[SUPPLIED DATA Boundary: Start]

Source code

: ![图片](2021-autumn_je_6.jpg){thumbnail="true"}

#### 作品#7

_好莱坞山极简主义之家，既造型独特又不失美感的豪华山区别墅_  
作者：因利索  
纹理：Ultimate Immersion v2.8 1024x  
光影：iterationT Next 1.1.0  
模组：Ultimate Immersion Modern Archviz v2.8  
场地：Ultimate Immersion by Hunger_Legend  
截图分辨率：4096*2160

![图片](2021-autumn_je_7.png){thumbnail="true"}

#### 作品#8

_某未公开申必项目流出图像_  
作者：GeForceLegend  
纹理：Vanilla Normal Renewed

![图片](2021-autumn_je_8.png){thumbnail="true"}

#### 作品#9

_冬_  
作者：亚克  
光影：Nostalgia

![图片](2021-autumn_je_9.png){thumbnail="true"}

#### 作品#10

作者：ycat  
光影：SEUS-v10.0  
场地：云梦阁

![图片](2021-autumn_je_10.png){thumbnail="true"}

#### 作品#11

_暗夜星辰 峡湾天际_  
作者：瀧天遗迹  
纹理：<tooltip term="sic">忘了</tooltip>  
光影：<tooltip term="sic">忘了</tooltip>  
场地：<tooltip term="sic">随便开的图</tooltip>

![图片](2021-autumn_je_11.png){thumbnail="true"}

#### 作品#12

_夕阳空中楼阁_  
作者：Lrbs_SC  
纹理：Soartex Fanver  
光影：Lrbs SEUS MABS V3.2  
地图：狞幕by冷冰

[SUPPLIED DATA Boundary: End]

#### [TASK PROMPT]
Rewrite the material with every "光影" replaced by "着色器" and everything else left unchanged.

#### [RESPONSE]
Source code

: ![图片](2021-autumn_je_6.jpg){thumbnail="true"}

#### 作品#7

_好莱坞山极简主义之家，既造型独特又不失美感的豪华山区别墅_  
作者：因利索  
纹理：Ultimate Immersion v2.8 1024x  
着色器：iterationT Next 1.1.0  
模组：Ultimate Immersion Modern Archviz v2.8  
场地：Ultimate Immersion by Hunger_Legend  
截图分辨率：4096*2160

![图片](2021-autumn_je_7.png){thumbnail="true"}

#### 作品#8

_某未公开申必项目流出图像_  
作者：GeForceLegend  
纹理：Vanilla Normal Renewed

![图片](2021-autumn_je_8.png){thumbnail="true"}

#### 作品#9

_冬_  
作者：亚克  
着色器：Nostalgia

![图片](2021-autumn_je_9.png){thumbnail="true"}

#### 作品#10

作者：ycat  
着色器：SEUS-v10.0  
场地：云梦阁

![图片](2021-autumn_je_10.png){thumbnail="true"}

#### 作品#11

_暗夜星辰 峡湾天际_  
作者：瀧天遗迹  
纹理：<tooltip term="sic">忘了</tooltip>  
着色器：<tooltip term="sic">忘了</tooltip>  
场地：<tooltip term="sic">随便开的图</tooltip>

![图片](2021-autumn_je_11.png){thumbnail="true"}

#### 作品#12

_夕阳空中楼阁_  
作者：Lrbs_SC  
纹理：Soartex Fanver  
着色器：Lrbs SEUS MABS V3.2  
地图：狞幕by冷冰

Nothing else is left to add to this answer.